Commissioner reiterates concerns about Data Protection and Digital Information (No 2) Bill to Scottish MP On Westminster Committee
Data Protection and Digital Information (No.2) Bill
Dear Carol Monaghan MP, SNP Glasgow North East, I understand that you are a member of the Westminster Committee considering the above Bill. One aspect of the Bill, which is difficult to comprehend, and which has devolution consequences for Scotland is the proposal to abolish the Biometrics and Surveillance Camera Commissioner for England and Wales. These two posts in England and Wales were amalgamated in 2021 into a single post and Professor Fraser Sampson is the current (and possibly last) officeholder.
On 19 November 2021, I wrote a joint letter to DCMS with Professor Sampson outlining our various concerns. I now highlight the contents of this letter to you to assist the Committee.

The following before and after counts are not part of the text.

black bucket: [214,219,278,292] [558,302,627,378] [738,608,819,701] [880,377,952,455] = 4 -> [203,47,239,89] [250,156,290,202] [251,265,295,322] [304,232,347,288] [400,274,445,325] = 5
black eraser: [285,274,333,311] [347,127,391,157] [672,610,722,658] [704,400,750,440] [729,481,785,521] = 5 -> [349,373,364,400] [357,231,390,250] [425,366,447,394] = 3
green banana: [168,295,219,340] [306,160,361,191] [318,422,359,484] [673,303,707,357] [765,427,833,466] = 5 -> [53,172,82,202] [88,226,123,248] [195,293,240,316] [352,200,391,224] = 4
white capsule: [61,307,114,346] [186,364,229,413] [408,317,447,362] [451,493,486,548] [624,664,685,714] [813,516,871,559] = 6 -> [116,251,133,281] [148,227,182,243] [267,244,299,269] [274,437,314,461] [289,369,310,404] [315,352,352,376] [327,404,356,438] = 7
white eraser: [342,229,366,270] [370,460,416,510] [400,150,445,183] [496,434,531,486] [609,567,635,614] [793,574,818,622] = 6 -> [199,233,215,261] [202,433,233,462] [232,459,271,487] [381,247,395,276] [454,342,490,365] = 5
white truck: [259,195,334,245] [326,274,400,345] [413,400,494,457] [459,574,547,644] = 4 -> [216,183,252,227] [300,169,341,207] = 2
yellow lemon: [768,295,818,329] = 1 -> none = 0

The case for abolishing the Commissioner in England and Wales seems to centre on the erroneous proposition that the police use of DNA, fingerprints, and facial images are simply questions of data protection. By extension, the argument also seems to be that ensuring compliance with criminal procedure legislation when acquiring biometric data, or questions of effectiveness or efficiency in their retention and use, or ethical considerations are no longer important enough to continue with independent oversight (the ICO remit does not extend to such matters).

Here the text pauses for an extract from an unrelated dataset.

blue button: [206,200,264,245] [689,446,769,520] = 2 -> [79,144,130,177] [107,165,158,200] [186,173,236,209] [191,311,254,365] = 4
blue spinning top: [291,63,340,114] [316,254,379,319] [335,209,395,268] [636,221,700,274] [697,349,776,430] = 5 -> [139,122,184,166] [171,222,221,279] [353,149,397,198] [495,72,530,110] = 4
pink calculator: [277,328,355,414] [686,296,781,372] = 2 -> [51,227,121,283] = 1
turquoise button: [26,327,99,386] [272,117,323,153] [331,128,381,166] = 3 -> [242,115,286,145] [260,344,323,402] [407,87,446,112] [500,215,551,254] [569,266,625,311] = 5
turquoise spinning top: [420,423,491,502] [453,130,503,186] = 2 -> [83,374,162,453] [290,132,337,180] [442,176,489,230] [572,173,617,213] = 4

Therefore, if the Biometrics Commissioner role is abolished in England and Wales, then except on matters specifically relating to DPA 2018, the police in England and Wales will be given carte blanche to do whatever they like in the biometrics space whether that be the chilling effect of rolling out mass public space surveillance, or indeed transgressing any other ethical boundaries. It is also worth noting that the police hold significant volumes of biometric data on deceased persons, yet DPA/GDPR only protects the living.
As you will be aware, the Scottish Parliament does not view the police use of biometric data as simply a matter of data protection. My own role as Scottish Biometrics Commissioner was created by the Parliament in response to the report of the Independent Advisory Group on Biometric Data in Scotland in 2018 by John Scott (now Lord Scott). The enabling Bill was introduced by the now First Minister of Scotland during his time as Cabinet Secretary for Justice. In evidence to the Scottish Parliament, the ICO supported the need for a separate Biometrics Commissioner precisely because the police and criminal justice use of such data and technologies is not confined to questions of data protection.
Although my own role in Scotland may not be directly impacted by the Westminster Bill, there will be various devolution consequences for Scotland if this proceeds as the Commissioner for England and Wales is referenced in the Scottish Biometrics Commissioner Act 2020 and has a ‘UK’ function in reviewing where DNA and fingerprints have been retained as part of a National Security Determination (NSD).
I trust that this information will be of some assistance to the Committee.